=== Begin Enclosure ===
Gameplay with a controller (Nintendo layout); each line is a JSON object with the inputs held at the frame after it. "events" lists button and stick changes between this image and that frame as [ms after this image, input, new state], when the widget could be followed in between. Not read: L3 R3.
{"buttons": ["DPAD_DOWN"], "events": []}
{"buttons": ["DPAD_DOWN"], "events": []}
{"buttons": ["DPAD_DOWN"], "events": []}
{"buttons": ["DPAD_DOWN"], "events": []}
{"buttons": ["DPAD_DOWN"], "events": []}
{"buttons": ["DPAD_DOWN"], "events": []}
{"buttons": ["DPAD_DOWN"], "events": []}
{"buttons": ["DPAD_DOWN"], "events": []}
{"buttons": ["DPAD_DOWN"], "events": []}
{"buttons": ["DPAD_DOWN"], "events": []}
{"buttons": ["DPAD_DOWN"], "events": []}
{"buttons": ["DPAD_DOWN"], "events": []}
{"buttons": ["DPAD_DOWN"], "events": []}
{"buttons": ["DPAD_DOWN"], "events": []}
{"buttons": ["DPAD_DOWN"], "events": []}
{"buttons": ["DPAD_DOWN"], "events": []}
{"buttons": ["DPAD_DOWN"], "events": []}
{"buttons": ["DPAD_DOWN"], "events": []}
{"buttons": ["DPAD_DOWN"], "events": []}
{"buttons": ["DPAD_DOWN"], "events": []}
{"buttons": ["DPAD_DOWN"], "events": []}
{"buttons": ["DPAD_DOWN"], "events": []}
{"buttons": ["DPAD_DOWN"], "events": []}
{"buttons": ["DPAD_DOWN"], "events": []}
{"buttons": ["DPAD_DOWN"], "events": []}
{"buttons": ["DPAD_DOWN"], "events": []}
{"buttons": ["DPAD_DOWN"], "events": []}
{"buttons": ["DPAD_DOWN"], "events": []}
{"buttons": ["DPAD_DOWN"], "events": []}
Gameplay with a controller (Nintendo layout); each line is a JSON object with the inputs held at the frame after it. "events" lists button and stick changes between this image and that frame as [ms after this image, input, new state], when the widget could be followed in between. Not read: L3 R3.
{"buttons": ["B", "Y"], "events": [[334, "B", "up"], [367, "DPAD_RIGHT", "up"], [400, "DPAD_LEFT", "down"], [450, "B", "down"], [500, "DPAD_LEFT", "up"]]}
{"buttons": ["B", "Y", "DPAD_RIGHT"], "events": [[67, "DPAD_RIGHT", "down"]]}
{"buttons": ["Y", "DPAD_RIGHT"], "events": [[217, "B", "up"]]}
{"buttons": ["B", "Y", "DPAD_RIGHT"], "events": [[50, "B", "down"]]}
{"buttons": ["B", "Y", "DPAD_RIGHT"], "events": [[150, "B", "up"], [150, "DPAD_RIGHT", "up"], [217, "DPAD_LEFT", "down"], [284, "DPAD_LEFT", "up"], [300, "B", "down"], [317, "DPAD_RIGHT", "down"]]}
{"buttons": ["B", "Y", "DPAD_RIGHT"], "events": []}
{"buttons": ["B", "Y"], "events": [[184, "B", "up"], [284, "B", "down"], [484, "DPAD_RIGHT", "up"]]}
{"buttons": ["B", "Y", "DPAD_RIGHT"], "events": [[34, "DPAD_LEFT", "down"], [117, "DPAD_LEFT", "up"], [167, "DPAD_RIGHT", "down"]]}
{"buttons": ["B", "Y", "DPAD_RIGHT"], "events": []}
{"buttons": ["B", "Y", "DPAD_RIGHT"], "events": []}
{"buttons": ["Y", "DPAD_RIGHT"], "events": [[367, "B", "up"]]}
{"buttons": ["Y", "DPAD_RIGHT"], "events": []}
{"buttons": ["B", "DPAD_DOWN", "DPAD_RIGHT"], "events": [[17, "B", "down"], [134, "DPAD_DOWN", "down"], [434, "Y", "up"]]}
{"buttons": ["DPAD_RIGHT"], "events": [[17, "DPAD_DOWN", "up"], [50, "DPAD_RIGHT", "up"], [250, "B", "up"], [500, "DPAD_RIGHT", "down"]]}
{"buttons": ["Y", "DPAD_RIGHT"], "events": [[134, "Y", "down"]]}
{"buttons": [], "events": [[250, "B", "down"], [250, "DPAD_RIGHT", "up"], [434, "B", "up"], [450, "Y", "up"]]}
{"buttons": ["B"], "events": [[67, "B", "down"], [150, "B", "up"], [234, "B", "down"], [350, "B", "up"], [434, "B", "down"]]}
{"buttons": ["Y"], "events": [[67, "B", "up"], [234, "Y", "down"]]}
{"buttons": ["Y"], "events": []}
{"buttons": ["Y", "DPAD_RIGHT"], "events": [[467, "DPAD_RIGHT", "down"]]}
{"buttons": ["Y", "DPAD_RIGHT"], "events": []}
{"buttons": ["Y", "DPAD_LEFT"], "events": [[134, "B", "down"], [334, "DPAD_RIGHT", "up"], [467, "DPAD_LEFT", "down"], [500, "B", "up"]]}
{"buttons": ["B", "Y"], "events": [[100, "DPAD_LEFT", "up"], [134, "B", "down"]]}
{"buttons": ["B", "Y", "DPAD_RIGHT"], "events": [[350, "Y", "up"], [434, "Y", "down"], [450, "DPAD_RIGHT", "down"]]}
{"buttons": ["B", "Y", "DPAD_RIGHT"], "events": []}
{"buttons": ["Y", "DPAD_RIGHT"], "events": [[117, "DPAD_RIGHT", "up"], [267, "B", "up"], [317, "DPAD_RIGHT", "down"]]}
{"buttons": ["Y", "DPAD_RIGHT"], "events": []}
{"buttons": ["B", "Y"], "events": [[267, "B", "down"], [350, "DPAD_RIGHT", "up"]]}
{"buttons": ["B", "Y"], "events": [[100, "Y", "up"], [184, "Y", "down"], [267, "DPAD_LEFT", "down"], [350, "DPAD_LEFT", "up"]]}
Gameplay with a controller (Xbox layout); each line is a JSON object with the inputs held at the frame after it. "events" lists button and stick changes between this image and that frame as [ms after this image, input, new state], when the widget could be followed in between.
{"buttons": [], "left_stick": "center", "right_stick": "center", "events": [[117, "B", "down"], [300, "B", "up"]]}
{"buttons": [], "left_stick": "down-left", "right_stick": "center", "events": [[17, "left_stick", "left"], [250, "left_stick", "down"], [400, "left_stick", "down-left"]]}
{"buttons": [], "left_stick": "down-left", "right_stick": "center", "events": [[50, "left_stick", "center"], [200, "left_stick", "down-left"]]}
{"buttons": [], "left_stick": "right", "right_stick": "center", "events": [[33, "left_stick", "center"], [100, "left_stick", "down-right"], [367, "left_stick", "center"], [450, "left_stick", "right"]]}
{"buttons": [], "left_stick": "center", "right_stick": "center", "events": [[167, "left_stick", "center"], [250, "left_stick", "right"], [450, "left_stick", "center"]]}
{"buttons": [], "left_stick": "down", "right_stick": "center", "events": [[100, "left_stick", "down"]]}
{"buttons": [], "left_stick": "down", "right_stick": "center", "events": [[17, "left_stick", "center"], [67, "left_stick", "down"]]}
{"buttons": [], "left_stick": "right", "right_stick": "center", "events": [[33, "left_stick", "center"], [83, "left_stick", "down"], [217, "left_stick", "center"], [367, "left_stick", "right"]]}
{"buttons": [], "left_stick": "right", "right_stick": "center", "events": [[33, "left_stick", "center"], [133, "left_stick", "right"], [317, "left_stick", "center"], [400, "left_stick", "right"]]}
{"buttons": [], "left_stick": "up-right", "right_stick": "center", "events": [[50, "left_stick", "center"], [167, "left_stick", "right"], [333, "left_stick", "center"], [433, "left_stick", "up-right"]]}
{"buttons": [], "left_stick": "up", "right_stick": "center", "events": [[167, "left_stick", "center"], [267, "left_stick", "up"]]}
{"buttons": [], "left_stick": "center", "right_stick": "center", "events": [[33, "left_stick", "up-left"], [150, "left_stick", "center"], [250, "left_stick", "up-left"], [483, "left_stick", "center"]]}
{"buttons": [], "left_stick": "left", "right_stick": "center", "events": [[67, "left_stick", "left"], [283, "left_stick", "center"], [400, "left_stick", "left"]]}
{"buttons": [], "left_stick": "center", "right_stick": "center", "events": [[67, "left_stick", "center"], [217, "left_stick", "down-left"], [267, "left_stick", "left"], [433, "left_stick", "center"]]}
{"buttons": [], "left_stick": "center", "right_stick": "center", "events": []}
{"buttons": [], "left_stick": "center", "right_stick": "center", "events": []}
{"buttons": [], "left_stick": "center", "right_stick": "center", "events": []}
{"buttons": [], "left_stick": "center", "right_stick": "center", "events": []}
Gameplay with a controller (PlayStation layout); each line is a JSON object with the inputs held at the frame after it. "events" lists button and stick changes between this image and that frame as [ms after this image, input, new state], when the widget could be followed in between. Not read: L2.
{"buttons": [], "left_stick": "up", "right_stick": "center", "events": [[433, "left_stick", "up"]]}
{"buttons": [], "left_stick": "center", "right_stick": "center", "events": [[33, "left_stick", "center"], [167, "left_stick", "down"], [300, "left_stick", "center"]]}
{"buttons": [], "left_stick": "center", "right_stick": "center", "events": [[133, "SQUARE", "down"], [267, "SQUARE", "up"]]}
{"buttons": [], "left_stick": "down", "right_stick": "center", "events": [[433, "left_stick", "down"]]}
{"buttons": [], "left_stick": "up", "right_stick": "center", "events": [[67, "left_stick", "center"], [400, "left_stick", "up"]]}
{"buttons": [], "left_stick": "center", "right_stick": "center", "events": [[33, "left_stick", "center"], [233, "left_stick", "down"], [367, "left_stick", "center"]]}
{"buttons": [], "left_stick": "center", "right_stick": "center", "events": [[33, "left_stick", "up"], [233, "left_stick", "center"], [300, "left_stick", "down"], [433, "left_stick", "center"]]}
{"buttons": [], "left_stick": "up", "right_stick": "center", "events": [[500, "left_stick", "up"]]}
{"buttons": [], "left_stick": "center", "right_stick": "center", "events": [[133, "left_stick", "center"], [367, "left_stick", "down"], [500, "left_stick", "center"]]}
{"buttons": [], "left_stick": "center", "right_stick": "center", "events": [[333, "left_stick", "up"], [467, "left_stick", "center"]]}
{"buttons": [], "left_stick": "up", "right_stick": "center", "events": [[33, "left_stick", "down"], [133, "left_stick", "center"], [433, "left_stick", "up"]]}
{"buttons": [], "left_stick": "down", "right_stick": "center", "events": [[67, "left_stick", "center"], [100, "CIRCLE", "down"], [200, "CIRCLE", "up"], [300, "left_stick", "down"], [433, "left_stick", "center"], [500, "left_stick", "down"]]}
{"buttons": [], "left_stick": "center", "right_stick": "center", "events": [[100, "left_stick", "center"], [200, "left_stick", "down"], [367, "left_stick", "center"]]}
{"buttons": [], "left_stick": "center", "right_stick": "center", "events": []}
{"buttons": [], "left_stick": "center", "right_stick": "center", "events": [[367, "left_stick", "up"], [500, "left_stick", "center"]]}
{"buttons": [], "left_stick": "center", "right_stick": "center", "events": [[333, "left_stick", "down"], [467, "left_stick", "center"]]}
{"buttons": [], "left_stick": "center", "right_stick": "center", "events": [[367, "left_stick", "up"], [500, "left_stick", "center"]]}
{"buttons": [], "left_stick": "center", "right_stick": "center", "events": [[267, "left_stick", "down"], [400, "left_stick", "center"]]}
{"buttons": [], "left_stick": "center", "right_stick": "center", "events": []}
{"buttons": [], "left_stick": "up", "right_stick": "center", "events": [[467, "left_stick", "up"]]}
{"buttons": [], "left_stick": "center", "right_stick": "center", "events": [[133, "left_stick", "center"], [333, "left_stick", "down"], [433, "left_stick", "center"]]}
=== End Enclosure ===
• Exercise details:
The word "that" appears in some of the lines above. Copy those lines.

• Solution to the problem:
Gameplay with a controller (Nintendo layout); each line is a JSON object with the inputs held at the frame after it. "events" lists button and stick changes between this image and that frame as [ms after this image, input, new state], when the widget could be followed in between. Not read: L3 R3.
Gameplay with a controller (Nintendo layout); each line is a JSON object with the inputs held at the frame after it. "events" lists button and stick changes between this image and that frame as [ms after this image, input, new state], when the widget could be followed in between. Not read: L3 R3.
Gameplay with a controller (Xbox layout); each line is a JSON object with the inputs held at the frame after it. "events" lists button and stick changes between this image and that frame as [ms after this image, input, new state], when the widget could be followed in between.
Gameplay with a controller (PlayStation layout); each line is a JSON object with the inputs held at the frame after it. "events" lists button and stick changes between this image and that frame as [ms after this image, input, new state], when the widget could be followed in between. Not read: L2.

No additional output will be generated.